Reading text:
☆ ☆ ☆ ☆
IN RE GYPSUM CASES
386 F.Supp. 959 (1974)
In re GYPSUM CASES.
Civ. No. 46414-A AJZ.
United States District Court, N. D. California.
August 19, 1974.
Frederick P. Furth, John H. Boone, San Francisco, Cal., liaison counsel for plaintiffs.
Samuel H. Seymour, Williams, Connolly & Califano, and Joseph D. Tydings, Danzansky, Dickey, Tydings, Quint & Gordon, Washington D.C., for first owner-builder class.
Mitchell A. Kramer, Philadelphia, Pa., and Farella, Braun & Martel, San Francisco, Cal., for dealer-wholesaler class.
Harvey S. Kronfeld, Mesirov, Gelman, Jaffe & Levin, Philadelphia, Pa., for applicator-subcontractor class.
William C. Barnard, Sommer, Tinkham, Barnard & Freiberger, Indianapolis, Ind., for general contractor class.
Lee A. Freeman, Freeman, Freeman & Salzman, Chicago, Ill., and Josef D. Cooper, San Francisco, Cal., for governmental class.
ORDER DIRECTING PAYMENT OF ATTORNEYS' FEES
ZIRPOLI, District Judge.
After duly noticed evidentiary hearings held on April 22, 23 and 25, 1974, the court is prepared to fix and direct the payment of attorneys' fees in this antitrust litigation, in which, probably more than in any other such litigation, the congressional objective of private antitrust enforcement was realized.1 To achieve this result it took seven years of vigorously contested litigation involving a nationwide price fixing conspiracy on the part of the major manufacturers of gypsum products — litigation initiated and prosecuted throughout all these years without benefit of any governmental assistance whatsoever.2
Under such circumstances, the attorneys for their able and arduous efforts in litigation involving complex and novel issues of substantial magnitude and doubtful success and undertaken at substantial financial risk on a contingency basis are clearly entitled to reasonable attorneys' fees commensurate with the benefits conferred upon purchasers of gypsum products. The purchasers of such products who benefited from this litigation might otherwise have been denied any protection or benefit whatsoever, since their claims individually would for the most part hardly justify the time and expense of litigation.
☆ ☆ ☆ ☆
Entries supplied:
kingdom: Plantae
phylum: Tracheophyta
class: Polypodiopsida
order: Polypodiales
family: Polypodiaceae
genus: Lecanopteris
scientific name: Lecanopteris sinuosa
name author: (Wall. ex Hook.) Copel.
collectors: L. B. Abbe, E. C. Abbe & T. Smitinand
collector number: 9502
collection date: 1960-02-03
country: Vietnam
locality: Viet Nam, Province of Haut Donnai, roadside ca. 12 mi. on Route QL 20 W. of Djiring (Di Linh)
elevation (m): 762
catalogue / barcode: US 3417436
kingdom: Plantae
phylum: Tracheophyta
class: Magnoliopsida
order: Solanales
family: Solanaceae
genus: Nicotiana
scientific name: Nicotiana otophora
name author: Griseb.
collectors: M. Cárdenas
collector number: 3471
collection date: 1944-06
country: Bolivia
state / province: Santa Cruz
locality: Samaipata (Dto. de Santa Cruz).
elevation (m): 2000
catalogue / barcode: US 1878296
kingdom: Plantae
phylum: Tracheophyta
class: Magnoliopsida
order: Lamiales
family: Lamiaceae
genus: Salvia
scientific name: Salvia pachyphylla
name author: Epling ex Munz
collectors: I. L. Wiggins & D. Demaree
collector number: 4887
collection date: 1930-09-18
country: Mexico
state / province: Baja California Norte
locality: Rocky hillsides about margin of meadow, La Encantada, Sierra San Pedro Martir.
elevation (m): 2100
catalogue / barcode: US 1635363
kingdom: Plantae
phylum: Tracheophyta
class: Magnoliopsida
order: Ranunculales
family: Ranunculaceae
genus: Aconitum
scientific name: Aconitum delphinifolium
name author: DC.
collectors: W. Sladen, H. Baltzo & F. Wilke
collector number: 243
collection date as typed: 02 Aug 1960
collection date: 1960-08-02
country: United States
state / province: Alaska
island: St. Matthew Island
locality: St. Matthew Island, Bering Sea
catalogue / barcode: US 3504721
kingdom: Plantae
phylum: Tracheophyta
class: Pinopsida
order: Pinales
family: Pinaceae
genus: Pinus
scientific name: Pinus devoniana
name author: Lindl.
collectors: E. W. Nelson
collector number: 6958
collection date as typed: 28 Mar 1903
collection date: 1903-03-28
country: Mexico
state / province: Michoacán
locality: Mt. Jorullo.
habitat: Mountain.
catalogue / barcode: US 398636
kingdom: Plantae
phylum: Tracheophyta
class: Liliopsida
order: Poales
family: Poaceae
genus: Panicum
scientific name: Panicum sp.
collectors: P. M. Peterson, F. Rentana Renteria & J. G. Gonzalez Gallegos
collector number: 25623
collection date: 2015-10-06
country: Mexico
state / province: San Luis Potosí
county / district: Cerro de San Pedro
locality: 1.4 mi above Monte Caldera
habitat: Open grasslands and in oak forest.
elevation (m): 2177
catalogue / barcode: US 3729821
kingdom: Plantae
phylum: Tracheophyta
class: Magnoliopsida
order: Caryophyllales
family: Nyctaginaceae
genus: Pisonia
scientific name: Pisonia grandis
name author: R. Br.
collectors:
☆ ☆ ☆ ☆
Directions:
(A) In the gypsum cases order, write out the passage from "Frederick P. Furth, John" to "for applicator-subcontractor class.", swapping in "Oakland, Cal." wherever "San Francisco, Cal." appears.
(B) Answer these questions from the gypsum cases fee order:
(i) On what dates were the evidentiary hearings held?
(ii) How many years of litigation did it take to achieve the result?
(iii) Who is listed as counsel for the general contractor class?
(C) What comes next in the gypsum cases fee order? Continue it from where it stops.

Responses:
(A)
Frederick P. Furth, John H. Boone, Oakland, Cal., liaison counsel for plaintiffs.
Samuel H. Seymour, Williams, Connolly & Califano, and Joseph D. Tydings, Danzansky, Dickey, Tydings, Quint & Gordon, Washington D.C., for first owner-builder class.
Mitchell A. Kramer, Philadelphia, Pa., and Farella, Braun & Martel, Oakland, Cal., for dealer-wholesaler class.
Harvey S. Kronfeld, Mesirov, Gelman, Jaffe & Levin, Philadelphia, Pa., for applicator-subcontractor class.

(B)
(i) April 22, 23 and 25, 1974
(ii) Seven years
(iii) William C. Barnard, Sommer, Tinkham, Barnard & Freiberger, Indianapolis, Ind.

(C)
While counsel are entitled to adequate attorneys' fees commensurate
with the fund created and the prevention of future corporate abuse in the gypsum industry (see footnote 1, supra), they seem to have forgotten that the equity power of the court to award attorneys' fees and thus reward them as vindicators of public policy is definitely limited by the caution that such awards, though they shall not be niggardly, must be reasonable attorneys' fees, no more and no less. Otherwise the recompense would overshadow the result achieved and diminish the settlement fund to the point where the individual class member obtains only a token recovery.
In the instant litigation, the applications for attorneys' fees filed by twenty-eight petitioners total in excess of $20,000,000, an exaggerated and untenable figure which only serves to make more difficult and more distasteful the exercise of the court's discretion in the evaluation of these claims. The resultant evaluations will probably prove to be totally satisfactory to no one.
Mindful that "[f]ew subjects associated with the class action device have generated as much critical commentary in recent years as the matter of attorneys' fees", Alpine Pharmacy v. Chas. Pfizer, 481 F.2d 1045, 1049 (2d Cir. 1973), the court has separately reviewed, analyzed and evaluated each of the claims. In so doing, it has reviewed the various tabulations of attorneys' fees and the guidelines suggested by counsel in their respective memoranda in support of their applications and the record made at the evidentiary hearing thereon, and indeed the record made throughout the entire history of this litigation.